The link between individual and organizational learning
Authors: D. Kim
Publication Year: 1998
Journal: MIT Sloan Management Review
Categories: Information Management
The topic of organizational learning has gained a lot of attention, but there is little agreement on what organizational learning means and even less on how to create a learning organization. The crucial issue is how individual learning is transferred to the organization. The author develops a model that links individual and organizational learning through mental models, the thought constructs that affect how people and organizations operate in the world. His model can guide the search for new tools to help organizations learn.
The author gathers a set of Individual and Organizational Learning models to create a unified, more general, model for the transference of learning: The OADI-SMM Model.
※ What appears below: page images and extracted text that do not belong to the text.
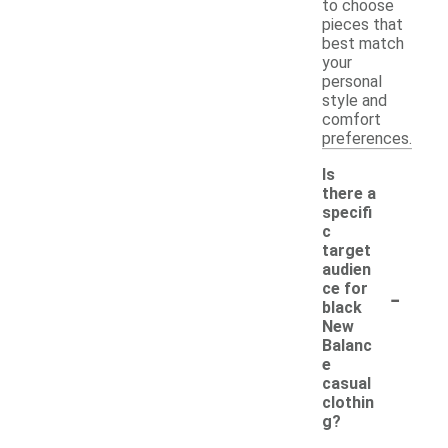
to choose
pieces that
best match
your
personal
style and
comfort
preferences.
Is
there a
specifi
c
target
audien
-
ce for
black
New
Balanc
e
casual
clothin
g?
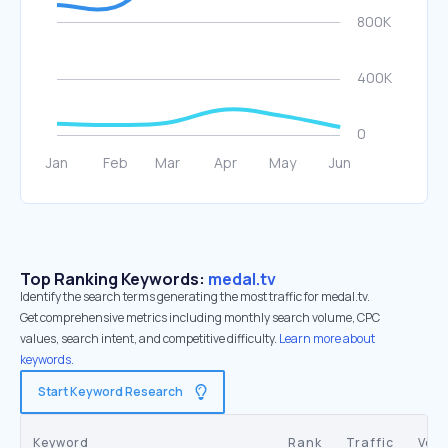
Top Ranking Keywords:
medal.tv
Identify the search terms generating the most traffic for medal.tv.
Get comprehensive metrics including monthly search volume, CPC
values, search intent, and competitive difficulty.
Learn more about
keywords.
Start Keyword Research
Keyword
Rank
Traffic
Vol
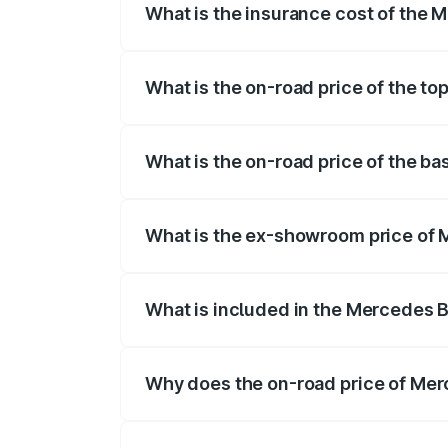
What is the insurance cost of the
The insurance cost for the base varian
What is the on-road price of the t
The top variant is 63 S E Performance an
What is the on-road price of the b
The base variant is 63 S E Performance 
What is the ex-showroom price of
The ex-showroom price of the base vari
What is included in the Mercedes 
The price breakup includes ex-showroom 
Why does the on-road price of Mer
On-road prices vary due to differences 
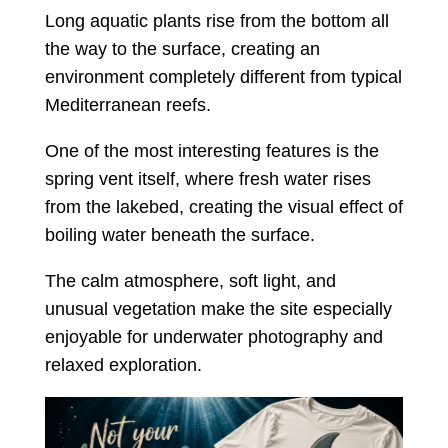
Long aquatic plants rise from the bottom all
the way to the surface, creating an
environment completely different from typical
Mediterranean reefs.
One of the most interesting features is the
spring vent itself, where fresh water rises
from the lakebed, creating the visual effect of
boiling water beneath the surface.
The calm atmosphere, soft light, and
unusual vegetation make the site especially
enjoyable for underwater photography and
relaxed exploration.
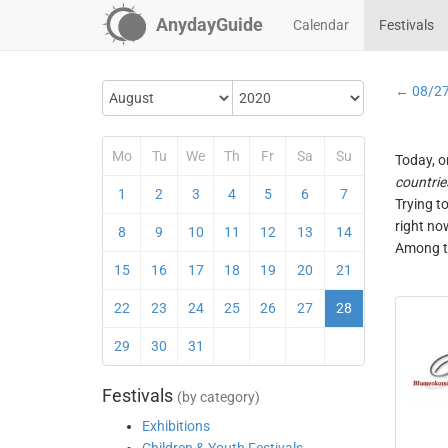
AnydayGuide
Calendar
Festivals
← 08/2
Mo
Tu
We
Th
Fr
Sa
Su
Today, o
countrie
1
2
3
4
5
6
7
Trying t
right no
8
9
10
11
12
13
14
Among th
15
16
17
18
19
20
21
22
23
24
25
26
27
28
29
30
31
Festivals
(by category)
Exhibitions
It stands for observe, assess, design, implement-shared mental models. This model addresses the issue of the transfer of learning through the exchange of individual and shared mental models.
- Lewinian Experiential Learning Cycle: Experiential learning is where experience plays a central role in the learning process. This is a four-stage cycle for learning which relies on here-and-now concrete experience to validate concepts, where immediate personal experience is the focal point for the learning process;
- Observe-Assess-Design-Implement (OADI) Cycle of Individual Learning: In the OADI cycle, people experience concrete events and actively observe what is happening, assessing (consciously or subconsciously) their experience by reflecting on their observations and then design or construct an abstract concept that seems to be an appropriate response to the assessment. They test the design by implementing it in the concrete world, which leads to a new concrete experience, commencing another cycle;
- Simple Model of Individual Learning. OADI-Individual Mental Models Cycle: OADI learning cycle with the addition of mental models. The author of this model describes mental models as deeply held internal images of how the world works, which have a powerful influence on what we do because they also affect what we see. Mental models represent a person's view of the world, including explicit and implicit understandings. Mental models provide the context in which to view and interpret new material, and determine how stored information is relevant to a given situation;
- Model of Organizational Learning: In this model individual actions are based on certain individual beliefs. These actions, in turn, lead to organizational action, which produces some environmental response. The cycle is completed when the environmental response affects individual beliefs;
- Relationships among Organizational Scanning, Interpretation, and Learning under Ambiguity: This model represents the overall learning process of an organization: scanning, interpretation, and learning. Scanning involves monitoring and obtaining data about the environment. Interpretation is the process of translating events and developing concepts consistent with prior understanding of the environment. Learning is knowledge about the interrelationships between the organization's actions a n d the environment as well as the actions that are taken on the basis of such knowledge;
- Types of Organizational Interpretation Systems: Typology of four different interpretation types - undirected viewing, conditioned viewing, discovering, and enacting. The horizontal axis, organizational intrusiveness, is a measure of an organization's willingness to look outside its own boundaries. The two axes represent an organization's assumptions about the world and its role in it, the combination of which captures an organization's worldview. An organization's worldview determines how it interprets environmental responses, whether it will act on them, and what specific means it will employ if it chooses to act.